DOCUMENT:
= = =

BACKGROUNDAspects of this disclosure are directed to irons, and in particular to hand-held irons with improved built-in steaming.
Wrinkles in fabric are widely considered to be undesirable, but inevitable. Ironing has long existed as a way to reduce or remove wrinkles or creases in fabric. In earlier times, irons (also called flatirons, sadirons, or box irons, among others) were very simple devices, having a soleplate being a flat piece of metal that was contacted to an external heating element, removed from the heating element, and applied to the fabric, such as clothes or linens. The iron was then applied in a back-and-forth motion over the surface of the fabric until the iron cooled down due to ambient temperature, at which point the soleplate of the iron could be reheated or exchanged for another heated iron. Other types of irons employed hollow metal boxes containing various heating material, such as charcoal, in order to stay sufficiently hot. Early irons were very heavy due to the large amount of metal and/or heat source. Ironing with early irons generally took many passes and could be tiring and inefficient, especially over extended periods of time.
Later, self-heating electric irons were introduced, and could be used nearly continuously without stopping to reheat, refuel, or swap out the iron. The use of plastics and other lightweight materials in irons also increased, leading to reduced iron weight. Electric irons generally were heated using a resistive element located within or near a metal soleplate, which was usually made of aluminum or stainless steel.
Incremental improvements over the years, such as the introduction of water and steam injection components, led to a more effective and versatile iron. A typical modern iron includes a water reservoir and capacity to heat liquid water into steam and introduce the produced steam to fabric through holes located in the soleplate, causing fabric molecule bonds to loosen and to stretch under the weight, heat, and/or motion of the iron, leading to flatter, more uniformly pressed fabric. The fabric would then cool and typically stay pressed for a period of time. A typical iron heats a metal soleplate to roughly 180-220° Celsius (about 350-430° Fahrenheit), but may be hotter or cooler depending on the fabric to be ironed and the type and configuration of iron being used. It can be desirable to have controlled soleplate temperature such that fabrics are heated sufficiently for pressing, but below a temperature at which the fabric burns, melts, or is otherwise damaged or discolored.
Typically, an iron assembly is composed of various components, including a main body housing, an electrical cord and wall plug, a soleplate, a handle, a stand feature to keep a hot soleplate off fabric when not in use, a water reservoir, a steam or boiler system, and a thermostat, among other features. The heated soleplate is typically the aspect of an iron that intentionally contacts any fabric being ironed, and thus the soleplate, and the heating thereof, is an important component of an iron.
The geometry of an iron soleplate is typically configured in a generally flat, roughly triangular lobed shape with a front tip and a rear base, and often has multiple holes formed in it for the passage of steam from a heated reservoir to the fabric being ironed. Generally, iron soleplates have a top and bottom surface that are substantially planar, with respect to the ironing surface of the soleplate that contacts the fabric, the bottom surface providing a nearly uniform pressure on all contact points of the soleplate to the fabric. Soleplates have thermal mass and can store thermal energy during periods when power is not being applied to the soleplate.

= = =

GIVEN DATA:
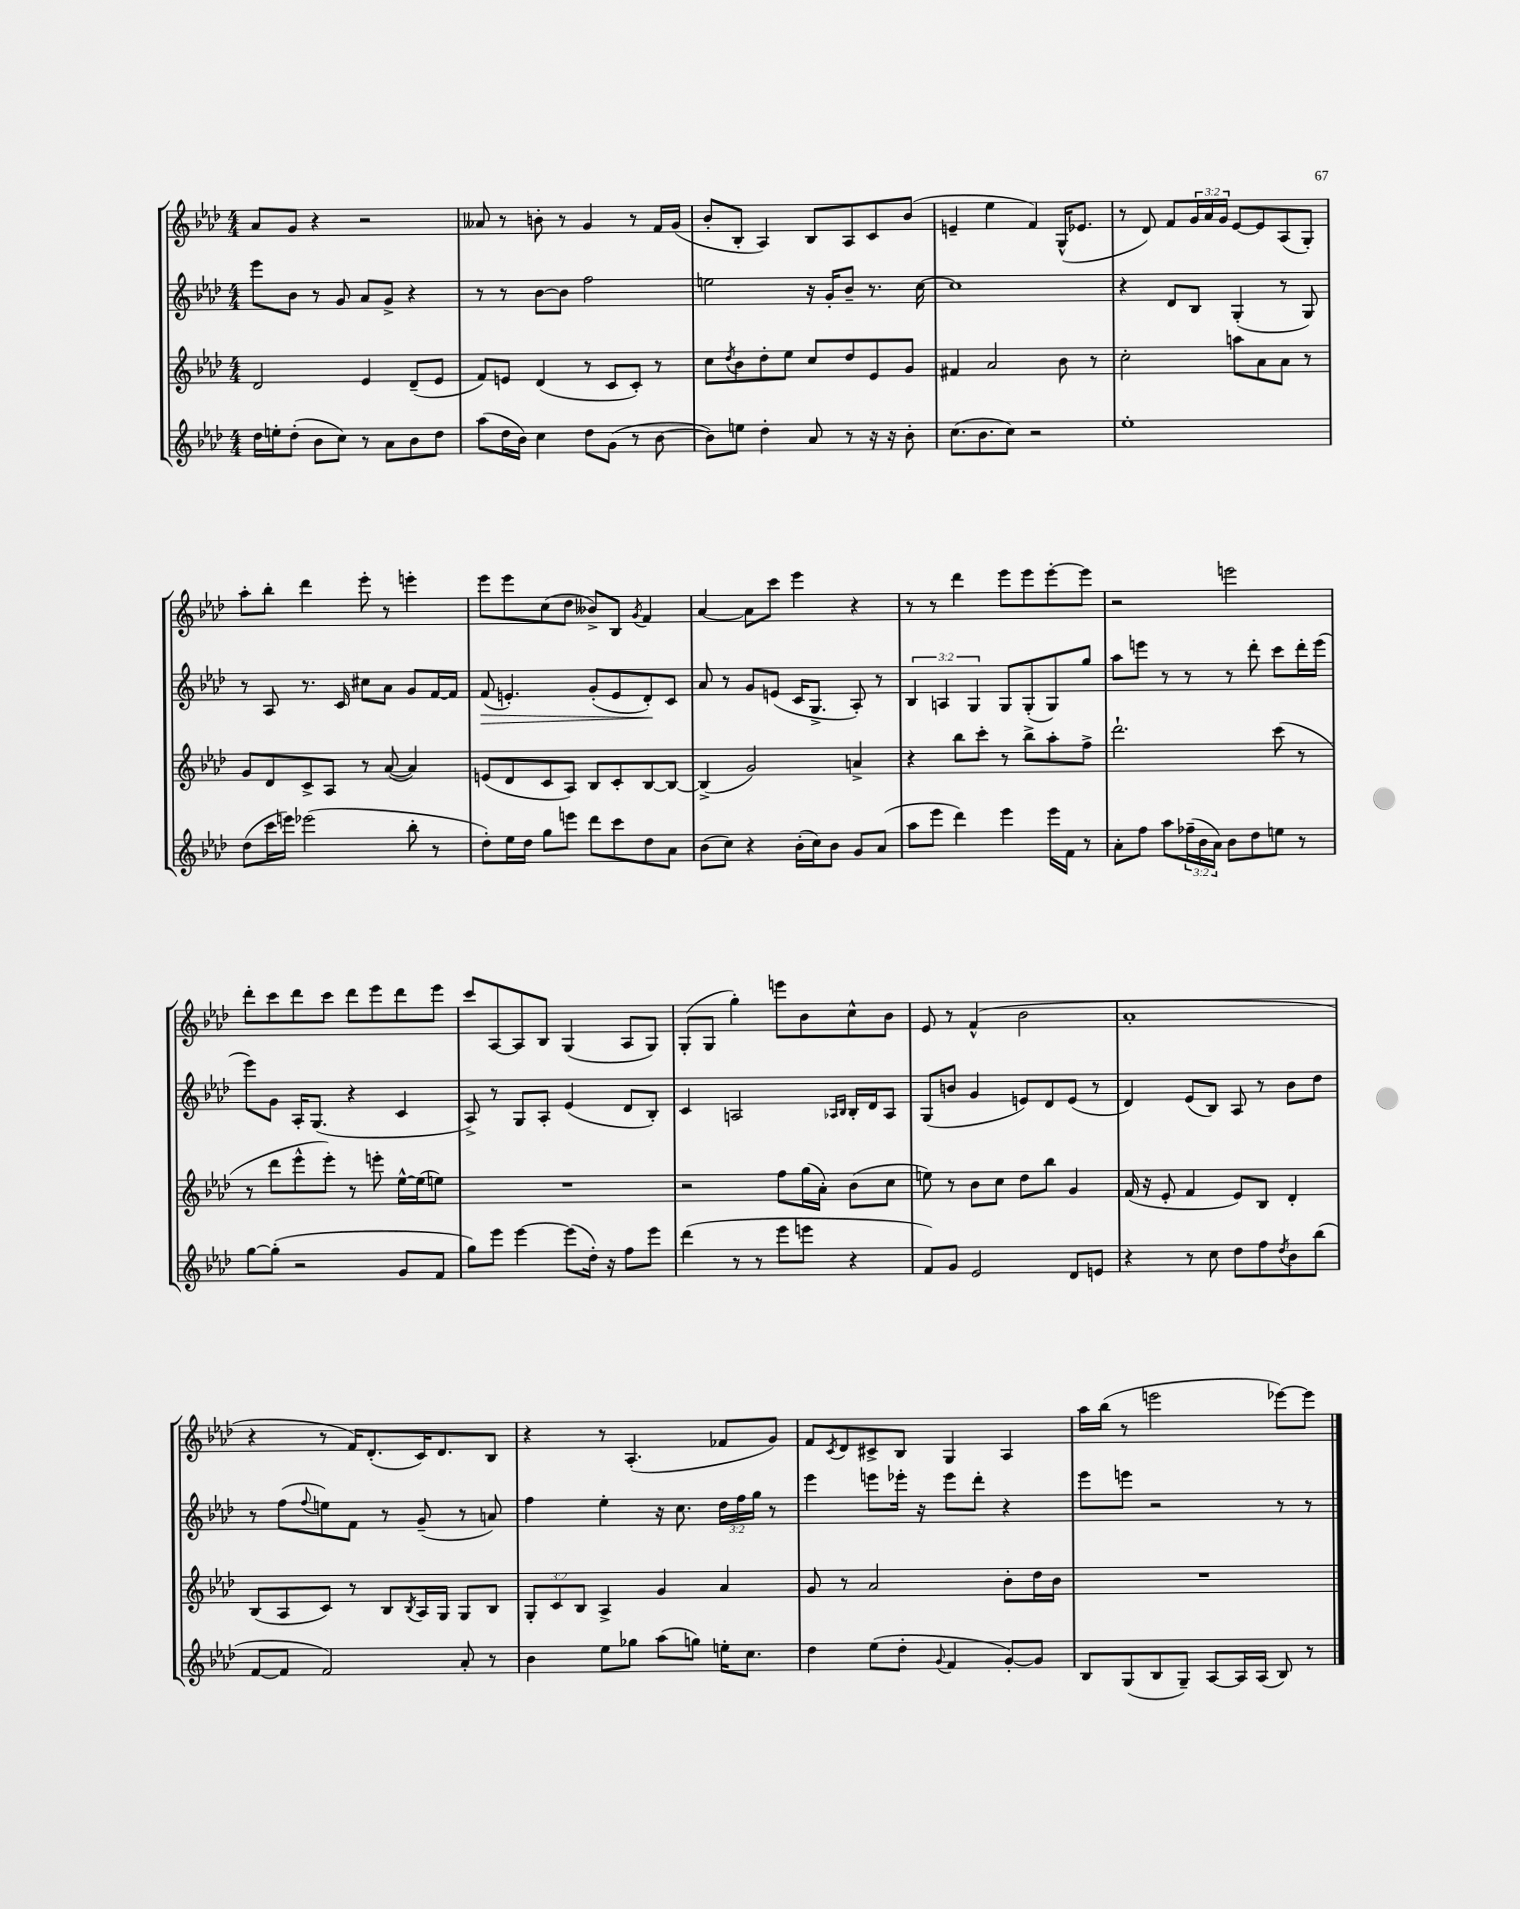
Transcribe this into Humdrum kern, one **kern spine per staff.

= = =

GIVEN TASK 1: According to the text on irons, what metals were the soleplates of electric irons usually made of?
GIVEN TASK 2: Write out the part of the text on irons starting at "Typically, an iron" and ending at "of an iron.".
Work only from the text on irons.

CORRECT RESULT 1: Aluminum or stainless steel.

CORRECT RESULT 2:
Typically, an iron assembly is composed of various components, including a main body housing, an electrical cord and wall plug, a soleplate, a handle, a stand feature to keep a hot soleplate off fabric when not in use, a water reservoir, a steam or boiler system, and a thermostat, among other features. The heated soleplate is typically the aspect of an iron that intentionally contacts any fabric being ironed, and thus the soleplate, and the heating thereof, is an important component of an iron.